● **Document excerpt**
Content starts
Computational predictors fail to identify amino acid substitution effects at rheostat positions

Abstract

Many computational approaches exist for predicting the effects of amino acid substitutions. Here, we considered whether the protein sequence position class - rheostat or toggle - affects these predictions. The classes are defined as follows: experimentally evaluated effects of amino acid substitutions at toggle positions are binary, while rheostat positions show progressive changes. For substitutions in the LacI protein, all evaluated methods failed two key expectations: toggle neutrals were incorrectly predicted as more non-neutral than rheostat non-neutrals, while toggle and rheostat neutrals were incorrectly predicted to be different. However, toggle non-neutrals were distinct from rheostat neutrals. Since many toggle positions are conserved, and most rheostats are not, predictors appear to annotate position conservation better than mutational effect. This finding can explain the well-known observation that predictors assign disproportionate weight to conservation, as well as the field's inability to improve predictor performance. Thus, building reliable predictors requires distinguishing between rheostat and toggle positions.

Figure 1. Experimental differentiation of toggle and rheostat positions.

The left panel shows an example of a toggle position (tyrosine in position 47): Relative to wild-type (value normalized to 1), most substitutions at LacI position 47 abolish transcription repression of the reporter-gene. The right panel shows an example of a rheostat position (valine in position 52): Variants at this position in LacI exhibit a wide range of repression levels relative to wild-type (value normalized to 1). Data for position 52 (right panel) are adapted from11; the dark gray bar shows the ratio of no-repression (full expression of the reporter gene) to repression by wild-type LacI. Data for position 47 (left panel) were adapted from. Briefly, the earlier study categorized these semi-quantitative data relative to the activity of un-repressed reporter gene (i.e., in the absence of repressor protein). For this figure, we translated the semi-quantitative ranges to the quantitative scale using the “none” value on the right panel.
Content ends
Dataset entries
Content starts
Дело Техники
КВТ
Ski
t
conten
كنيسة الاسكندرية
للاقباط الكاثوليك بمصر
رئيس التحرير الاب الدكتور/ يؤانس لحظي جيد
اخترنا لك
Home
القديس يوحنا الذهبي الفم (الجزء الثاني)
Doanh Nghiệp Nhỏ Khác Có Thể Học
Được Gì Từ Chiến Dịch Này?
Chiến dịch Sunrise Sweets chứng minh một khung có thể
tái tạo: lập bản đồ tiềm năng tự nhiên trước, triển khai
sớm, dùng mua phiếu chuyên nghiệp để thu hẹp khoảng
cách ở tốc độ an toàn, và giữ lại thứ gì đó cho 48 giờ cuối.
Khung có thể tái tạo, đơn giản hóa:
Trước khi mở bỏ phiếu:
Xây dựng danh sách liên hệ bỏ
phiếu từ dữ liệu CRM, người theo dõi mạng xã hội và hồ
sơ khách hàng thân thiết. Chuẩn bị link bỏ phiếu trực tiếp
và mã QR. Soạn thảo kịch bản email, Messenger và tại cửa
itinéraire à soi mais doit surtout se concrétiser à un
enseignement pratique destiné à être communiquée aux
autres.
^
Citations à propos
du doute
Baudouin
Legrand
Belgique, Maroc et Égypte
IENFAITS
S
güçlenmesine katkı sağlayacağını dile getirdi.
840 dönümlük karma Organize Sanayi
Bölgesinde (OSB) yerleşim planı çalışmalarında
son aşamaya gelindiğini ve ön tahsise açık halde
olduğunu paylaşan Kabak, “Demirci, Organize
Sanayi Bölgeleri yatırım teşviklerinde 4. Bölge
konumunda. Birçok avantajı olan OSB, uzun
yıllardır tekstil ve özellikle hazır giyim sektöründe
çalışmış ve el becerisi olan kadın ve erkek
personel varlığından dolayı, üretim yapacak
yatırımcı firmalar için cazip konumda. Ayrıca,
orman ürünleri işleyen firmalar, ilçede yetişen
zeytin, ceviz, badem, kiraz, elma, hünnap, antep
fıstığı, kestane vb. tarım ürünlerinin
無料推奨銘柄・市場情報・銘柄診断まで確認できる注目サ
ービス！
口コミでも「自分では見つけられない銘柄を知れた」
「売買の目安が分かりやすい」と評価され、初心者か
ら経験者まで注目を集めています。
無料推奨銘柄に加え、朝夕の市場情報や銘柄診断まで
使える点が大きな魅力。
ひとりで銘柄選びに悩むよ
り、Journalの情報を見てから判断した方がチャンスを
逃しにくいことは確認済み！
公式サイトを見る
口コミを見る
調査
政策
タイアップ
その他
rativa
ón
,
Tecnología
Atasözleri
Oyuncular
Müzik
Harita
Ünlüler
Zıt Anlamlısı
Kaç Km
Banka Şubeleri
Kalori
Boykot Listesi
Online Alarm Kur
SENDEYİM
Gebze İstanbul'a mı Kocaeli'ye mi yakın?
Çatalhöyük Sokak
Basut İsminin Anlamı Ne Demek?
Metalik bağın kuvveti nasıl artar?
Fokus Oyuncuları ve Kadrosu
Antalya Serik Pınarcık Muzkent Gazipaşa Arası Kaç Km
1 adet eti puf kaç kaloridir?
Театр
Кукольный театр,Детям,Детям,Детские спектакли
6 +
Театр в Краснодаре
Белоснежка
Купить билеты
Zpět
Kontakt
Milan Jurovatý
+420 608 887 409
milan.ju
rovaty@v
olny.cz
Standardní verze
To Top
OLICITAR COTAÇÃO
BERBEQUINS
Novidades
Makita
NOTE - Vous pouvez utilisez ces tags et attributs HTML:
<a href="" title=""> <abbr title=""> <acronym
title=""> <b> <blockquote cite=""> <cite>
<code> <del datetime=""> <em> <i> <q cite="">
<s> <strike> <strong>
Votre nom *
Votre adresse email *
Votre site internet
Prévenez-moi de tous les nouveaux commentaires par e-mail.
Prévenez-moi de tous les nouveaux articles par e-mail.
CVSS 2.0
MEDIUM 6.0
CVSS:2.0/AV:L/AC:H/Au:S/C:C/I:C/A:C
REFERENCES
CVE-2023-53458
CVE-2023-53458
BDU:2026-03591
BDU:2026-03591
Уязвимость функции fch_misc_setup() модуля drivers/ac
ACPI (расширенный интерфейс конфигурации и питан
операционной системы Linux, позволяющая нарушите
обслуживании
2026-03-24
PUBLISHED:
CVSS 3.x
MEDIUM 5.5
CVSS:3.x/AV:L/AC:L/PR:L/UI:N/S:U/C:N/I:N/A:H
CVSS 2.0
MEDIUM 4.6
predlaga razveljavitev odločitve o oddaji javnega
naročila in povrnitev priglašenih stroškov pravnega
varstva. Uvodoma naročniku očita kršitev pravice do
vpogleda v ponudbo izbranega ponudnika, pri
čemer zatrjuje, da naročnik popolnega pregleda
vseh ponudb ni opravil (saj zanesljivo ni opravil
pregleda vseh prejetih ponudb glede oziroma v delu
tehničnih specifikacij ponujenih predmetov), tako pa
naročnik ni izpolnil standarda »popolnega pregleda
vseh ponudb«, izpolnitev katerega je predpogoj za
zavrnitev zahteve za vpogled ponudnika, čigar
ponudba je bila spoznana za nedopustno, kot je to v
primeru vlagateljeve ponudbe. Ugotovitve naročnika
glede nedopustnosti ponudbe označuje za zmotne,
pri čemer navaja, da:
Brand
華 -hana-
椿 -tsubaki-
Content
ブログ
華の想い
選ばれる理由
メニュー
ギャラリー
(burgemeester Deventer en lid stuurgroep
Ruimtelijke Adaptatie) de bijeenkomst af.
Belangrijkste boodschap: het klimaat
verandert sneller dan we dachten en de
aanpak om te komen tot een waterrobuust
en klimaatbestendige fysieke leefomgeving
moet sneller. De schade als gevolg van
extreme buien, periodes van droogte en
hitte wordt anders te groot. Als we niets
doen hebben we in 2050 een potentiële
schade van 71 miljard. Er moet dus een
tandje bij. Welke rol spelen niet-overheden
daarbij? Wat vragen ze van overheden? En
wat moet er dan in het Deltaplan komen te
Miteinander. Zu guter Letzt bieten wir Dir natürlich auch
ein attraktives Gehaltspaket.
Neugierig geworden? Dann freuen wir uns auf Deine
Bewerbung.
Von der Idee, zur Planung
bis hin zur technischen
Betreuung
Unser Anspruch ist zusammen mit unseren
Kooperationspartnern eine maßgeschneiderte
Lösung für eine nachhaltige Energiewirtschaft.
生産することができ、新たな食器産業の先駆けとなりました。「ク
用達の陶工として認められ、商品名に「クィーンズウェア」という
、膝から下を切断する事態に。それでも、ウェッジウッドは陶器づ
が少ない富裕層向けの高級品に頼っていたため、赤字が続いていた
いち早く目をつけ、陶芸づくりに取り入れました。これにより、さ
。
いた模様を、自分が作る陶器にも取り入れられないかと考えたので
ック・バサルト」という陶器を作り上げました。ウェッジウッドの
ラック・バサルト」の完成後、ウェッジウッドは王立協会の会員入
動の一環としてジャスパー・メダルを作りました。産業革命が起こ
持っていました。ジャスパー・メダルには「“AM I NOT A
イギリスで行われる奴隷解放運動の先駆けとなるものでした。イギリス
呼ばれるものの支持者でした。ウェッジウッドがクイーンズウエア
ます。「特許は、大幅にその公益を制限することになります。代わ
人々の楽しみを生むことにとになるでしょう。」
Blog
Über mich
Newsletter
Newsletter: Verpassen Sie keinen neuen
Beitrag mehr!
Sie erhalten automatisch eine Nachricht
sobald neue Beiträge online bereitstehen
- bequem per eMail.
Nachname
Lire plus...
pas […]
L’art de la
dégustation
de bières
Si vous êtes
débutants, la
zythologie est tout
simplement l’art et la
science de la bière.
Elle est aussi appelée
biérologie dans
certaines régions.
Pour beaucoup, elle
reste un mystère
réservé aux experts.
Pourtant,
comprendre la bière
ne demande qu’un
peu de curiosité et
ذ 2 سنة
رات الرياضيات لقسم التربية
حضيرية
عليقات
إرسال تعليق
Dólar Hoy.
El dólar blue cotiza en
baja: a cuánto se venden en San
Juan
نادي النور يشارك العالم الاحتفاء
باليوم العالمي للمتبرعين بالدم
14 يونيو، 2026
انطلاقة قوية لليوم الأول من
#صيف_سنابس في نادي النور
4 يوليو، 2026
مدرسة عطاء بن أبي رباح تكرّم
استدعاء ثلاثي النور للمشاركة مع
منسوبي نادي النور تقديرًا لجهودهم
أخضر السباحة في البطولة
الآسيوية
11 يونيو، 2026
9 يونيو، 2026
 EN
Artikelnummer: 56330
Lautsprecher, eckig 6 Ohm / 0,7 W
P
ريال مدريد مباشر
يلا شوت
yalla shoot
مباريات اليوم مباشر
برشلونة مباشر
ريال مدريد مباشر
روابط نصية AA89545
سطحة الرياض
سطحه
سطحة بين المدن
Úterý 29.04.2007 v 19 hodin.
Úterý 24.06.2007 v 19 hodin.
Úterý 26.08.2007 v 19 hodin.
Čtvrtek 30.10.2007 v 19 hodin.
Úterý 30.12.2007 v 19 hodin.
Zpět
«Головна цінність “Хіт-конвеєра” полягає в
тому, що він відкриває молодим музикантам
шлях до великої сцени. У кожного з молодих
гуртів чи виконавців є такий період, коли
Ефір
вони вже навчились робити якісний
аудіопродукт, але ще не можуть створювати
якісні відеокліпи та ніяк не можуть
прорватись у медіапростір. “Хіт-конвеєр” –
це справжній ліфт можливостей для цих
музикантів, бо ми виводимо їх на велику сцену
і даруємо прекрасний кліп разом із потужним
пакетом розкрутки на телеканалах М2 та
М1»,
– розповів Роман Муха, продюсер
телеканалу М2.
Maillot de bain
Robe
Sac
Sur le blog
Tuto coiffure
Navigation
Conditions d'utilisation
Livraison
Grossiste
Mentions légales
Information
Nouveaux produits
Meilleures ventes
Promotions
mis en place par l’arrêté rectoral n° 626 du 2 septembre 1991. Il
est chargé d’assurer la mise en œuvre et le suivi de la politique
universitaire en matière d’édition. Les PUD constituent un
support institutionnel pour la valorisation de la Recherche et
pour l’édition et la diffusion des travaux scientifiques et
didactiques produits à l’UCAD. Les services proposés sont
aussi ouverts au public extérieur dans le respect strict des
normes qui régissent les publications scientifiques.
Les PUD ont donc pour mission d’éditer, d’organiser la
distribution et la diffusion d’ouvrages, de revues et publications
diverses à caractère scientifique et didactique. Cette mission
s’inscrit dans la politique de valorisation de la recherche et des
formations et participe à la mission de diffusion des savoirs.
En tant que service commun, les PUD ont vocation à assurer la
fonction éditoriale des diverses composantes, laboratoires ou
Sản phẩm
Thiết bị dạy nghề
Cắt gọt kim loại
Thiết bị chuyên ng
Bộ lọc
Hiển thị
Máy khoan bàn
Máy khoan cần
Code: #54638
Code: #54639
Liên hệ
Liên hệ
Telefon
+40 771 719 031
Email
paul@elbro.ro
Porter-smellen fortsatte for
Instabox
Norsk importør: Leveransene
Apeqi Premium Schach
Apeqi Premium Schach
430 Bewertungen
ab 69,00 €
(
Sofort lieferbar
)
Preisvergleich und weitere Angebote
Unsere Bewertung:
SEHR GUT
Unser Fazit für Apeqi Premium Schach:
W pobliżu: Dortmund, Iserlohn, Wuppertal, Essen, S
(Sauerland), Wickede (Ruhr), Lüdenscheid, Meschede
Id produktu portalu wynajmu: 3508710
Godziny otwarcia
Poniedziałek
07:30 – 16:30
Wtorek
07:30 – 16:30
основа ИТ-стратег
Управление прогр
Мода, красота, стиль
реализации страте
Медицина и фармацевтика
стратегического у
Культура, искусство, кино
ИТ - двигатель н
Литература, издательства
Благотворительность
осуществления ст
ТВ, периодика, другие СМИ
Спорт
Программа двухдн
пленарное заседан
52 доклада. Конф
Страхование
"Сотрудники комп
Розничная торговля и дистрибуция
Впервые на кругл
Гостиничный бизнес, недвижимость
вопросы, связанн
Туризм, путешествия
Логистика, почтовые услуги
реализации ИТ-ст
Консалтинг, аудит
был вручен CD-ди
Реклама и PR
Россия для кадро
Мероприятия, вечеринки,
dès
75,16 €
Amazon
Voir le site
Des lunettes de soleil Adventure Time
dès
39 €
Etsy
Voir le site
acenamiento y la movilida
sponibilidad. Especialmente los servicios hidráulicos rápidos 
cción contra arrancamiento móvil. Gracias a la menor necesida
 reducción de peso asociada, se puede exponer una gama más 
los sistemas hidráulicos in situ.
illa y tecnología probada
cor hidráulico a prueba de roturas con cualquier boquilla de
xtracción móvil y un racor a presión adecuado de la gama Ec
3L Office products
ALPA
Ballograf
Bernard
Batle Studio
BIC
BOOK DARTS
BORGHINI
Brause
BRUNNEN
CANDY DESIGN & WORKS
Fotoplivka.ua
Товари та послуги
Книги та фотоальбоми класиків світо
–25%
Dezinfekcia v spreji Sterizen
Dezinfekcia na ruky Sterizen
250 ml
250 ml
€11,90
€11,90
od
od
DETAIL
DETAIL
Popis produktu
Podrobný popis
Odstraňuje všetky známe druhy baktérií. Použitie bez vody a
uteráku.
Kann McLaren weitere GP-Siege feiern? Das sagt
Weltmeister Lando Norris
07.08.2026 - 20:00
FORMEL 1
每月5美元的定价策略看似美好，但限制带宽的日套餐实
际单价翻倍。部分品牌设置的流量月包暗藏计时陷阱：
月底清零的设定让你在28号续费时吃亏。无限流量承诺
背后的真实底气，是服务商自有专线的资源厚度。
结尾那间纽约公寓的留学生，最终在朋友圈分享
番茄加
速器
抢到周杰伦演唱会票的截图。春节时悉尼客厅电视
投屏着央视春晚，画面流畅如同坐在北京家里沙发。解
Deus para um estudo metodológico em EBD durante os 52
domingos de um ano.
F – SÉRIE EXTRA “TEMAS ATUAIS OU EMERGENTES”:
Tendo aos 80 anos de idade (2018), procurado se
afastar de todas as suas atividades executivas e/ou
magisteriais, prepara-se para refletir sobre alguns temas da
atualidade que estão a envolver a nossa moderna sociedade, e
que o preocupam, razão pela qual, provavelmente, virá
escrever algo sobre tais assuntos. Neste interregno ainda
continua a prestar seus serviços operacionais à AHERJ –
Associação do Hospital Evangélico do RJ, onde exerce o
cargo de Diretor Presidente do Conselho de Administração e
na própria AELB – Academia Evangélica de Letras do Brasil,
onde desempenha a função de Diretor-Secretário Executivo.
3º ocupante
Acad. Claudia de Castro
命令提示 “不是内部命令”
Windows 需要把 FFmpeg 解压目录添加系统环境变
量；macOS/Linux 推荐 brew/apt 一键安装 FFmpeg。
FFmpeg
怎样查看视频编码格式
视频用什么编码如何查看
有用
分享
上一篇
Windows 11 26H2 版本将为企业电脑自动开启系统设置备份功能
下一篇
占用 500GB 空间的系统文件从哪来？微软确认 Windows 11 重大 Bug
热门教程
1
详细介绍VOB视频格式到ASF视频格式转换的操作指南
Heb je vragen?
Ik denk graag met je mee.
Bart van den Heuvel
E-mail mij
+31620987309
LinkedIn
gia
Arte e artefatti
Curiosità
Content ends
● **Instructions for the task**
Answer these questions about the text on rheostat and toggle positions:
(a) Which protein's amino acid substitutions were used to evaluate the prediction methods?
(b) Which residue and position serve as the toggle example in Figure 1?
(c) What does the dark gray bar in the right panel show?

● **Answer section**
(a) LacI.
(b) Tyrosine in position 47.
(c) The ratio of no-repression (full expression of the reporter gene) to repression by wild-type LacI.